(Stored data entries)
★ ★ ★ ★

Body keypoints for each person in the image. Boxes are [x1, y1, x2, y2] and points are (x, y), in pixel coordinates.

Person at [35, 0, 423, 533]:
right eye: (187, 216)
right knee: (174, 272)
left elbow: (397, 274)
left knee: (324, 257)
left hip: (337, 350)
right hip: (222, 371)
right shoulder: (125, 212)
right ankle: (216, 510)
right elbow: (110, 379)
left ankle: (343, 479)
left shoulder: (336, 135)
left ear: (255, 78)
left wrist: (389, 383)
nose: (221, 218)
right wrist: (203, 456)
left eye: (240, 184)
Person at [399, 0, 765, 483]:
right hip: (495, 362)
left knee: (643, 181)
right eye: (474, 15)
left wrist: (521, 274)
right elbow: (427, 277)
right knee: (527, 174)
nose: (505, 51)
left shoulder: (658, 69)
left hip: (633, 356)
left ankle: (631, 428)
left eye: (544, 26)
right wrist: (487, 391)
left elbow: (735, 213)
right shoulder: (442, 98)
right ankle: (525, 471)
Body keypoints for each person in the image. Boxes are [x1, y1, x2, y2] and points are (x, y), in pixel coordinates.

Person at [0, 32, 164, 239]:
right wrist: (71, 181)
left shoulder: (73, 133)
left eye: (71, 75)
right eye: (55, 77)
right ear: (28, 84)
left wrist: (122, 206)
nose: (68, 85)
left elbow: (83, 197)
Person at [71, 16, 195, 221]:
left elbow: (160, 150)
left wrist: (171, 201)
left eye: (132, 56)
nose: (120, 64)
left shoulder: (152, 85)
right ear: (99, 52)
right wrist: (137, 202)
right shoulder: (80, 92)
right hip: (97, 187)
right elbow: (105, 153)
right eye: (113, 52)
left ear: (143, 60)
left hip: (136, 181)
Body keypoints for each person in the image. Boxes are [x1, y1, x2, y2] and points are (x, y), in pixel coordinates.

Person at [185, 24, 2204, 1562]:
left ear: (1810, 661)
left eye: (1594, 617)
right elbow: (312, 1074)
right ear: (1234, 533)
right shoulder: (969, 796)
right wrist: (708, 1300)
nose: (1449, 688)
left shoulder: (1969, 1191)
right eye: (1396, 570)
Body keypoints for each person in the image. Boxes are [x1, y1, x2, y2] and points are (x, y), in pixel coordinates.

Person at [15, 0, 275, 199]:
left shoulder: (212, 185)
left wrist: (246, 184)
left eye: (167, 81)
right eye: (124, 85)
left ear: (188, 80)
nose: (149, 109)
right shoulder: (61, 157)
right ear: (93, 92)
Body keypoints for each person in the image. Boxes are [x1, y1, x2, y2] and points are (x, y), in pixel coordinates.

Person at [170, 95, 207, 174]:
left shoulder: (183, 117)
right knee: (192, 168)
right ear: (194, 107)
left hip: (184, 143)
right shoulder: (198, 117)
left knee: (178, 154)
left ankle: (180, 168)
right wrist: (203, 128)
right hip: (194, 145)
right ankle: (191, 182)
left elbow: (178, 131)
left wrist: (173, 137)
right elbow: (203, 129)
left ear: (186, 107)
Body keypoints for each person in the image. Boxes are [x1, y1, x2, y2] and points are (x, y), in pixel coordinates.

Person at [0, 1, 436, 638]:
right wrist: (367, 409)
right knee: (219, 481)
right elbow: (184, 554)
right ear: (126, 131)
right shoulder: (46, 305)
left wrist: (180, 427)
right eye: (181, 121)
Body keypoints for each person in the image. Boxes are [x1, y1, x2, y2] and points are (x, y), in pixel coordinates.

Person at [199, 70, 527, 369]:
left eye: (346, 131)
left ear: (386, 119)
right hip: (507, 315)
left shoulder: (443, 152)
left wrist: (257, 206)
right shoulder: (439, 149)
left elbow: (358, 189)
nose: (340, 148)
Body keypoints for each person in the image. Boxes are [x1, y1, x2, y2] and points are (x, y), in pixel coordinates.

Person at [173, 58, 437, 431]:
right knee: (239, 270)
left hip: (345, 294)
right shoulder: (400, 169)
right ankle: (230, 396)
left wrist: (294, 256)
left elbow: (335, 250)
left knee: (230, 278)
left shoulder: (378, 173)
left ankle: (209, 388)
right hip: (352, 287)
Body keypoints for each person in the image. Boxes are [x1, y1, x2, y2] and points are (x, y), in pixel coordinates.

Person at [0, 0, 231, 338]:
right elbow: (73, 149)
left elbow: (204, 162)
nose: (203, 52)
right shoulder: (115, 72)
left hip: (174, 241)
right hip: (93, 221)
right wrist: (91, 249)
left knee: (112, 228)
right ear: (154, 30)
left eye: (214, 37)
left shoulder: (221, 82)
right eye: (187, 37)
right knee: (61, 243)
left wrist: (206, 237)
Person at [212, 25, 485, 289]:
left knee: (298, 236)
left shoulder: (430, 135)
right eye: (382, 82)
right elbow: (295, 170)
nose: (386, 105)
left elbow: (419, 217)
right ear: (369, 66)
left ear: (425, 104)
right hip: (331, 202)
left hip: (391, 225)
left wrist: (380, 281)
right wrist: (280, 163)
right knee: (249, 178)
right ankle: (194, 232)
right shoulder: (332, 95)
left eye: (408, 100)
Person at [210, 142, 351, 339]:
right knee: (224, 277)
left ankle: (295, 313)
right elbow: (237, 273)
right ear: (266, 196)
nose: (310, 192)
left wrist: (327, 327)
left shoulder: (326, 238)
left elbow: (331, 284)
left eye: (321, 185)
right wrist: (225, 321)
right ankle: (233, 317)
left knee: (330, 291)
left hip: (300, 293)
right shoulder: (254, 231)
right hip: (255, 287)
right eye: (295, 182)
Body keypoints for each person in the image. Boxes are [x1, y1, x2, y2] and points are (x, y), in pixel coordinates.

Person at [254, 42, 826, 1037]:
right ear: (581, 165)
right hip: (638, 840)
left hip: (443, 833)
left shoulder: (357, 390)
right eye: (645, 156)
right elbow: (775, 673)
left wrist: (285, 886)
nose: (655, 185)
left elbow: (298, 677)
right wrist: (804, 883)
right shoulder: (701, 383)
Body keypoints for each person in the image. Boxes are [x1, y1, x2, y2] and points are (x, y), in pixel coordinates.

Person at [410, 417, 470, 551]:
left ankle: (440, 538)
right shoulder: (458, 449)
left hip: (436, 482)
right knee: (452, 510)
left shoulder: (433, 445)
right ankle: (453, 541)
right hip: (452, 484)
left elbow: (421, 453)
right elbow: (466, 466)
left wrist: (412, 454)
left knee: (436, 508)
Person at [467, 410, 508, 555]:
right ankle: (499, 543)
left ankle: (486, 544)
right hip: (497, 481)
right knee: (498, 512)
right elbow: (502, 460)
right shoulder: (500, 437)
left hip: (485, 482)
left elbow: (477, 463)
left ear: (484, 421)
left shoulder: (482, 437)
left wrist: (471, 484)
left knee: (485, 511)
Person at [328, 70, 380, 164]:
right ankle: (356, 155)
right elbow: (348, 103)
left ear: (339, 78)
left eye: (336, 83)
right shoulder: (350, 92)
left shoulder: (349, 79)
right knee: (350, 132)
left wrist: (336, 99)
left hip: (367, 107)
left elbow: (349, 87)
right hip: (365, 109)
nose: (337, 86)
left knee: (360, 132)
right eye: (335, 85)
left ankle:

★ ★ ★ ★

# [Problem statement]
Retype each entry exactly, missing none.

# [Result of this exercise]
Body keypoints for each person in the image. Boxes are [x1, y1, x2, y2] and points are (x, y), in pixel coordinates.

Person at [35, 0, 423, 533]:
right eye: (187, 216)
right knee: (174, 272)
left elbow: (397, 274)
left knee: (324, 257)
left hip: (337, 350)
right hip: (222, 371)
right shoulder: (125, 212)
right ankle: (216, 510)
right elbow: (110, 379)
left ankle: (343, 479)
left shoulder: (336, 135)
left ear: (255, 78)
left wrist: (389, 383)
nose: (221, 218)
right wrist: (203, 456)
left eye: (240, 184)
Person at [399, 0, 765, 483]:
right hip: (495, 362)
left knee: (643, 181)
right eye: (474, 15)
left wrist: (521, 274)
right elbow: (427, 277)
right knee: (527, 174)
nose: (505, 51)
left shoulder: (658, 69)
left hip: (633, 356)
left ankle: (631, 428)
left eye: (544, 26)
right wrist: (487, 391)
left elbow: (735, 213)
right shoulder: (442, 98)
right ankle: (525, 471)
Body keypoints for each person in the image. Boxes are [x1, y1, x2, y2] and points are (x, y), in pixel coordinates.

Person at [0, 32, 164, 239]:
right wrist: (71, 181)
left shoulder: (73, 133)
left eye: (71, 75)
right eye: (55, 77)
right ear: (28, 84)
left wrist: (122, 206)
nose: (68, 85)
left elbow: (83, 197)
Person at [71, 16, 195, 221]:
left elbow: (160, 150)
left wrist: (171, 201)
left eye: (132, 56)
nose: (120, 64)
left shoulder: (152, 85)
right ear: (99, 52)
right wrist: (137, 202)
right shoulder: (80, 92)
right hip: (97, 187)
right elbow: (105, 153)
right eye: (113, 52)
left ear: (143, 60)
left hip: (136, 181)
Body keypoints for each person in the image. Boxes are [x1, y1, x2, y2] and points are (x, y), in pixel coordinates.

Person at [185, 24, 2204, 1562]:
left ear: (1810, 661)
left eye: (1594, 617)
right elbow: (312, 1074)
right ear: (1234, 533)
right shoulder: (969, 796)
right wrist: (708, 1300)
nose: (1449, 688)
left shoulder: (1969, 1191)
right eye: (1396, 570)
Body keypoints for each person in the image. Boxes are [x1, y1, x2, y2] and points are (x, y), in pixel coordinates.

Person at [15, 0, 275, 199]:
left shoulder: (212, 185)
left wrist: (246, 184)
left eye: (167, 81)
right eye: (124, 85)
left ear: (188, 80)
nose: (149, 109)
right shoulder: (61, 157)
right ear: (93, 92)
Body keypoints for each person in the image. Boxes are [x1, y1, x2, y2] and points are (x, y), in pixel coordinates.

Person at [170, 95, 207, 174]:
left shoulder: (183, 117)
right knee: (192, 168)
right ear: (194, 107)
left hip: (184, 143)
right shoulder: (198, 117)
left knee: (178, 154)
left ankle: (180, 168)
right wrist: (203, 128)
right hip: (194, 145)
right ankle: (191, 182)
left elbow: (178, 131)
left wrist: (173, 137)
right elbow: (203, 129)
left ear: (186, 107)
Body keypoints for each person in the image. Boxes are [x1, y1, x2, y2] and points are (x, y), in pixel coordinates.

Person at [0, 1, 436, 638]:
right wrist: (367, 409)
right knee: (219, 481)
right elbow: (184, 554)
right ear: (126, 131)
right shoulder: (46, 305)
left wrist: (180, 427)
right eye: (181, 121)
Body keypoints for each person in the image. Boxes are [x1, y1, x2, y2] and points are (x, y), in pixel coordinates.

Person at [199, 70, 527, 369]:
left eye: (346, 131)
left ear: (386, 119)
right hip: (507, 315)
left shoulder: (443, 152)
left wrist: (257, 206)
right shoulder: (439, 149)
left elbow: (358, 189)
nose: (340, 148)
Body keypoints for each person in the image. Boxes are [x1, y1, x2, y2] and points are (x, y), in pixel coordinates.

Person at [173, 58, 437, 431]:
right knee: (239, 270)
left hip: (345, 294)
right shoulder: (400, 169)
right ankle: (230, 396)
left wrist: (294, 256)
left elbow: (335, 250)
left knee: (230, 278)
left shoulder: (378, 173)
left ankle: (209, 388)
right hip: (352, 287)
Body keypoints for each person in the image. Boxes are [x1, y1, x2, y2] and points are (x, y), in pixel coordinates.

Person at [0, 0, 231, 338]:
right elbow: (73, 149)
left elbow: (204, 162)
nose: (203, 52)
right shoulder: (115, 72)
left hip: (174, 241)
right hip: (93, 221)
right wrist: (91, 249)
left knee: (112, 228)
right ear: (154, 30)
left eye: (214, 37)
left shoulder: (221, 82)
right eye: (187, 37)
right knee: (61, 243)
left wrist: (206, 237)
Person at [212, 25, 485, 289]:
left knee: (298, 236)
left shoulder: (430, 135)
right eye: (382, 82)
right elbow: (295, 170)
nose: (386, 105)
left elbow: (419, 217)
right ear: (369, 66)
left ear: (425, 104)
right hip: (331, 202)
left hip: (391, 225)
left wrist: (380, 281)
right wrist: (280, 163)
right knee: (249, 178)
right ankle: (194, 232)
right shoulder: (332, 95)
left eye: (408, 100)
Person at [210, 142, 351, 339]:
right knee: (224, 277)
left ankle: (295, 313)
right elbow: (237, 273)
right ear: (266, 196)
nose: (310, 192)
left wrist: (327, 327)
left shoulder: (326, 238)
left elbow: (331, 284)
left eye: (321, 185)
right wrist: (225, 321)
right ankle: (233, 317)
left knee: (330, 291)
left hip: (300, 293)
right shoulder: (254, 231)
right hip: (255, 287)
right eye: (295, 182)
Body keypoints for each person in the image. Boxes are [x1, y1, x2, y2] and points are (x, y), in pixel coordinates.

Person at [254, 42, 826, 1037]:
right ear: (581, 165)
right hip: (638, 840)
left hip: (443, 833)
left shoulder: (357, 390)
right eye: (645, 156)
right elbow: (775, 673)
left wrist: (285, 886)
nose: (655, 185)
left elbow: (298, 677)
right wrist: (804, 883)
right shoulder: (701, 383)
Body keypoints for each person in the image. Boxes are [x1, y1, x2, y2] and points are (x, y), in pixel coordinates.

Person at [410, 417, 470, 551]:
left ankle: (440, 538)
right shoulder: (458, 449)
left hip: (436, 482)
right knee: (452, 510)
left shoulder: (433, 445)
right ankle: (453, 541)
right hip: (452, 484)
left elbow: (421, 453)
right elbow: (466, 466)
left wrist: (412, 454)
left knee: (436, 508)
Person at [467, 410, 508, 555]:
right ankle: (499, 543)
left ankle: (486, 544)
right hip: (497, 481)
right knee: (498, 512)
right elbow: (502, 460)
right shoulder: (500, 437)
left hip: (485, 482)
left elbow: (477, 463)
left ear: (484, 421)
left shoulder: (482, 437)
left wrist: (471, 484)
left knee: (485, 511)
Person at [328, 70, 380, 164]:
right ankle: (356, 155)
right elbow: (348, 103)
left ear: (339, 78)
left eye: (336, 83)
right shoulder: (350, 92)
left shoulder: (349, 79)
right knee: (350, 132)
left wrist: (336, 99)
left hip: (367, 107)
left elbow: (349, 87)
right hip: (365, 109)
nose: (337, 86)
left knee: (360, 132)
right eye: (335, 85)
left ankle:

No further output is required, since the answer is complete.